The concurring opinion by Justice Bibas offers an analysis of the tensions between existing securities regulations and the novel aspects of blockchain technology and crypto assets.
Some great quotes from this opinion include:
Nearly a century ago, Congress created the SEC to serve as a watchdog for securities markets, including by developing rules. The SEC insists that its old rules apply to the novel crypto market but refuses to spell out how.
old regulations fit poorly with this new technology, and its enforcement strategy raises constitutional notice concerns.
...some crypto assets could be securities in infancy and something else in adulthood. But...classifying them as securities could strangle them in their cribs.
At oral argument in this very case, the SEC’s lawyer refused to say whether Bitcoin and Ether are securities... [t]hat evasivenessis puzzling.

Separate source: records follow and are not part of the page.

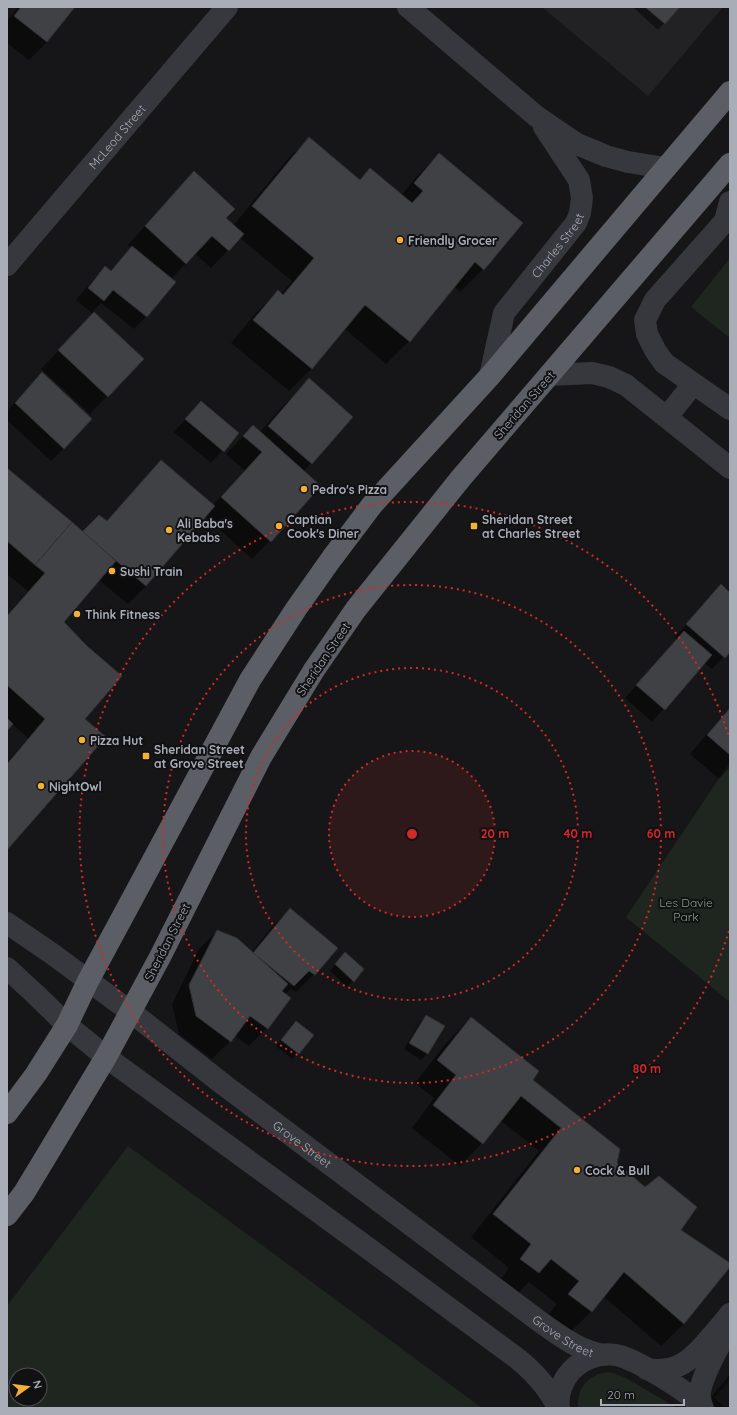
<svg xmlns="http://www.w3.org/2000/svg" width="737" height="1415" font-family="Quicksand,sans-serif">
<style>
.built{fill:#222225}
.green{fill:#1e261f;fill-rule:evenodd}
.shadow{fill:#0007}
.building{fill:#404145;stroke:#303034}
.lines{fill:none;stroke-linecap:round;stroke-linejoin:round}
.minor{stroke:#37383d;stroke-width:22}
.tertiary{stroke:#37383d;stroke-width:22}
.trunk{stroke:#5b5e65;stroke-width:22}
.ring{fill:none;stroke:#d62828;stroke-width:2;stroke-dasharray:2 4}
.poi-dot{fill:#f2b134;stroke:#111113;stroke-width:1.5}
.labels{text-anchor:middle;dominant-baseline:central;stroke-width:4;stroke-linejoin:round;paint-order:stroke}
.street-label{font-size:12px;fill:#a8adb8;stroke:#111113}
.poi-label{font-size:12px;font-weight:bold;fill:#a8adb8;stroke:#111113;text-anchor:start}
.park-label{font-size:12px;fill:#7fa381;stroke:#111113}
.centre{fill:#d62828;stroke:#111113;stroke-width:2}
.ring-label{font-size:12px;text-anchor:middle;font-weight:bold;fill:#d62828;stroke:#111113;stroke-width:4;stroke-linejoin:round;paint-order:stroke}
</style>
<rect width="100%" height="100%" fill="#161618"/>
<g class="built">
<path d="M542 7H723L648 96Z"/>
<path d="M730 1380V1408H726L714 1398Z"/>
</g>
<g class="green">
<path d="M730 258V338L691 307Z"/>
<path d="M730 762V1002L626 917Z"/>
<path d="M128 1146 482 1408H7V1306ZM16 1375H40V1399H16Z"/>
<path d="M609 1372 624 1377 677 1408H578C576 1388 589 1374 609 1372Z"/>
</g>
<g class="shadow">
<path d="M18 7H74L47 42 29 60 7 43V21Z"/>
<path d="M633 7H679L658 30Z"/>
<path d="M309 138 359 180 370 170 401 196 416 177 439 154 521 223 483 269 460 292 454 286 409 341 386 364 344 328 312 368 289 391 231 343 255 314 278 291 281 294 292 281 240 238 211 268 195 254 171 279 174 282 146 317 134 329 101 303 92 312 143 359 90 414 41 369 93 314 76 300 93 280 105 267 110 271 131 248 128 245 176 191 194 173 225 218 233 226 286 161Z"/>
<path d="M309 380 352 417 303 472 270 541 252 559 205 516 146 586 128 604 99 580 63 622 83 719 7 849V762L28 738 12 724 7 729V615L28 591 7 574V470L82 533 106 522 144 480 213 505 245 471 226 454 253 426 260 432 280 409Z"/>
<path d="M30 386 64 448 51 461 7 420V411Z"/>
<path d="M201 402 238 434 211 463 174 432Z"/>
<path d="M721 586 730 594V650L712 669 704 663 652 722 625 698 677 639 675 637Z"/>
<path d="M730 707V767L719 779 690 754Z"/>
<path d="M290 909 314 974 296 992 291 989 285 994 267 1028 249 1046 235 1036 212 1059 179 1034 172 1004 199 949 217 931 251 953 272 927Z"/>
<path d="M339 960 353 981 347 987 330 971Z"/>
<path d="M426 1016 443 1027 427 1054 421 1060 404 1049 420 1022Z"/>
<path d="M471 1018 531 1080 616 1164 680 1230 730 1264 684 1324 661 1346 603 1296 591 1312 568 1334 546 1317 557 1304 529 1282 516 1295 499 1282 509 1268 471 1237 539 1151 500 1120 482 1143 460 1166 412 1128 434 1098 415 1083 448 1041Z"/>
<path d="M296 1022 298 1053 292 1059 276 1046Z"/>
<path d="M730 1374V1408H715L708 1401Z"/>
</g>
<g class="building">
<path d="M21 7H75L47 42 14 16Z"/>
<path d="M645 7H680L665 24Z"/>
<path d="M309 137 360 180 370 168 412 203 423 191 414 183 439 153 523 223 484 270 475 262 410 342 365 305 312 369 253 320 278 290 283 295 314 258 252 206Z"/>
<path d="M194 171 235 209 226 218 244 234 229 251 212 236 186 264 145 226Z"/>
<path d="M132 246 176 282 147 317 113 290 104 301 88 288 105 266 111 271Z"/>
<path d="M94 312 144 359 108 397 58 350Z"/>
<path d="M42 372 92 419 64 449 15 403Z"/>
<path d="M309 378 353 417 312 464 268 426Z"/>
<path d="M201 401 239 433 224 452 185 419Z"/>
<path d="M253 425 321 486 271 542 221 497 262 452 243 436Z"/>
<path d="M161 460 215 506 146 586 82 532 99 515 107 521Z"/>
<path d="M7 468 72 522 35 565 7 541Z"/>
<path d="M72 522 116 561 64 622 87 646 122 676 85 719 106 737 7 850V764L45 719 7 685V616L45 573 35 565Z"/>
<path d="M721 584 730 593V652L725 658 686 624Z"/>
<path d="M684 631 712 655 665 710 636 685Z"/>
<path d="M730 708V755L707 735Z"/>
<path d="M7 718 13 724 7 731Z"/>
<path d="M290 908 338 948 315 975 309 971 294 986 253 953Z"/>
<path d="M217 930 237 938 288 984 282 991 291 998 268 1029 250 1016 231 1042 196 1016 189 985Z"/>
<path d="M345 952 364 969 354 982 335 964Z"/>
<path d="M426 1015 445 1026 428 1054 409 1043Z"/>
<path d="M471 1017 539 1071 533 1080 620 1149 617 1163 645 1187 659 1176 697 1207 681 1230 730 1263V1267L684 1324 624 1272 592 1312 568 1294 579 1281 551 1259 539 1273 520 1259 531 1244 493 1214 561 1128 521 1096 483 1144 433 1105 456 1075 437 1060Z"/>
<path d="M296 1021 314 1035 299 1054 281 1040Z"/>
</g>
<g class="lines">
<g class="minor">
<path d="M408 7 536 116 577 144 606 156 628 162 665 168"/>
<path d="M730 202 725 221 655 300 645 320 647 334 655 350 664 363 730 409"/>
<path d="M550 375 592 373 609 377 626 385 730 468"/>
<path id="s1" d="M490 376 504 313 576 223 580 213 582 198 579 180 544 127"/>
<path d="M667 417 693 384"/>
<path d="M647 1369C677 1374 693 1359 710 1338 717 1330 724 1322 730 1314"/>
<path d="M702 1407C701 1402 699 1397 700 1392 702 1375 719 1347 727 1331"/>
</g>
<g class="tertiary">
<path id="s2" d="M7 265 227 7"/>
<path id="s3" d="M7 923 51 953 131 1012 224 1085 539 1321C559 1335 579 1351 604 1355"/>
<path d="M7 968 34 993 67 1025 106 1057 365 1246 518 1359C535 1373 549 1388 558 1408"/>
<path d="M559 1408C557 1395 562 1381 571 1371 581 1360 599 1352 615 1355 633 1357 691 1393 703 1408"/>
</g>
<g class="trunk">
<path d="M7 1113 36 1074 67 1025 88 981 250 680 296 609 332 558 372 505 490 376 730 92"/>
<path d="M7 1215 24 1193 106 1057 160 957 261 757 314 670 356 609 461 478 730 164"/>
</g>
</g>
<circle cx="412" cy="834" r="83" fill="#d62828" fill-opacity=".12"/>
<g class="ring">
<circle cx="412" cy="834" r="83"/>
<circle cx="412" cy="834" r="166"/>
<circle cx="412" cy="834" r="249"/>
<path d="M729 931A332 332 0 1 1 729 737"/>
</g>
<g class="poi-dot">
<circle cx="400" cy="240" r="4"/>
<circle cx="304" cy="489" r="4"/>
<circle cx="279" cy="526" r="4"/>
<rect x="470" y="522" width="8" height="8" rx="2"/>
<circle cx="169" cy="530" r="4"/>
<circle cx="112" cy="571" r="4"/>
<circle cx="77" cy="614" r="4"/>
<circle cx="82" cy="740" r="4"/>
<rect x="142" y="752" width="8" height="8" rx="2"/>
<circle cx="41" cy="786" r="4"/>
<circle cx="577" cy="1170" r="4"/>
</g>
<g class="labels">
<g class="street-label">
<text stroke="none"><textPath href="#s2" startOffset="169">McLeod Street</textPath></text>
<text stroke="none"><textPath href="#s1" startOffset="151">Charles Street</textPath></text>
<text transform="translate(524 405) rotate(-49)">Sheridan Street</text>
<text transform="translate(323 659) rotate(-56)">Sheridan Street</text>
<text transform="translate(167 942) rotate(-63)">Sheridan Street</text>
<text stroke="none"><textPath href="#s3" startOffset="369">Grove Street</textPath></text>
<text stroke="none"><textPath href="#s3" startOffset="693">Grove Street</textPath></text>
</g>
<g class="poi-label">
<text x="408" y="240">Friendly Grocer</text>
<text x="312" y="489">Pedro's Pizza</text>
<text x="287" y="519">Captian<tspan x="287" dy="14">Cook's Diner</tspan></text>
<text x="482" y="519">Sheridan Street<tspan x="482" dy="14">at Charles Street</tspan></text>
<text x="177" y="523">Ali Baba's<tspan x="177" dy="14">Kebabs</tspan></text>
<text x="120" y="571">Sushi Train</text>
<text x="85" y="614">Think Fitness</text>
<text x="90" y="740">Pizza Hut</text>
<text x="154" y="749">Sheridan Street<tspan x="154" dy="14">at Grove Street</tspan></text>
<text x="49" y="786">NightOwl</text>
<text x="585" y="1170">Cock &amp; Bull</text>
</g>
<g class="park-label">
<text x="686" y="902">Les Davie<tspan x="686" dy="14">Park</tspan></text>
</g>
</g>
<circle cx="412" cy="834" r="6" class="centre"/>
<g class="ring-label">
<text x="495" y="838">20 m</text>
<text x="578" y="838">40 m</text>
<text x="661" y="838">60 m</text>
<text x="647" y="1073">80 m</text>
</g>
<rect width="737" height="1415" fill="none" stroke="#a8adb8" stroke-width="16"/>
<g transform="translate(28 1387) rotate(76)"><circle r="19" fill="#111113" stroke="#4d4f55"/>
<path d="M0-3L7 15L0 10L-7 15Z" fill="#f2b134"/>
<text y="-6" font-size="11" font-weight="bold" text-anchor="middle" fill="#a8adb8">N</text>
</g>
<path d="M601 1399v6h83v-6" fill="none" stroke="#a8adb8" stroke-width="2"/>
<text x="607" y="1399" font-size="12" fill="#a8adb8" stroke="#111113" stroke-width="3" paint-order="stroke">20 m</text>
</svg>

The SEC repeatedly sues crypto companies for not complying with the law, yet it will not tell them how to comply. That caginess creates a serious constitutional problem; due process guarantees fair notice...
No victims are evident, yet the agency keeps seeking penalties. It targets not just fraudsters, but also the infrastructure on which much of the crypto industry relies.
Finding and Remedy
As such, the Court found for Coinbase, but did not go so far as to order the SEC to engage in rule-making, as that would only occur in "the rarest and most compelling of circumstances" and instead ordered that the SEC provide a sufficiently reasoned rejection of Coinbase's petition, with Justice Bibas saying firmly:
We properly remand to the SEC to explain itself; it should not give yet another poor explanation in an already-long line of them
What does this mean?
Now the SEC must come up with a much lengthier and better reasoned basis for it's rejection of Coinbase's petition for rule-making.
It would seem that all the effort and money spent on this litigation could have funded sensible rule-making by the SEC (possibly several times over) but given the overt hostility the SEC has shown towards the cryptocurrency sector, we would expect the SEC to simply follow the orders of the court and provide more detail for its reason, and Coinbase may again seek to appeal that if they are dissatisfied with the outcome. It remains to be seen whether personnel changes at the SEC following the Trump inauguration will impact the SEC’s approach in dealing with the matter.
If all this seems a bit academic, it is worth remembering that administrative law, the body of law that deals with whether government agencies are doing their jobs, is inherently focused on the process and is not usually an inquiry into what the outcome of an agency's decision should be. Government agencies are granted great discretion in applying their limited resources to different priorities, and Courts have historically given a great deal of deference to that discretion.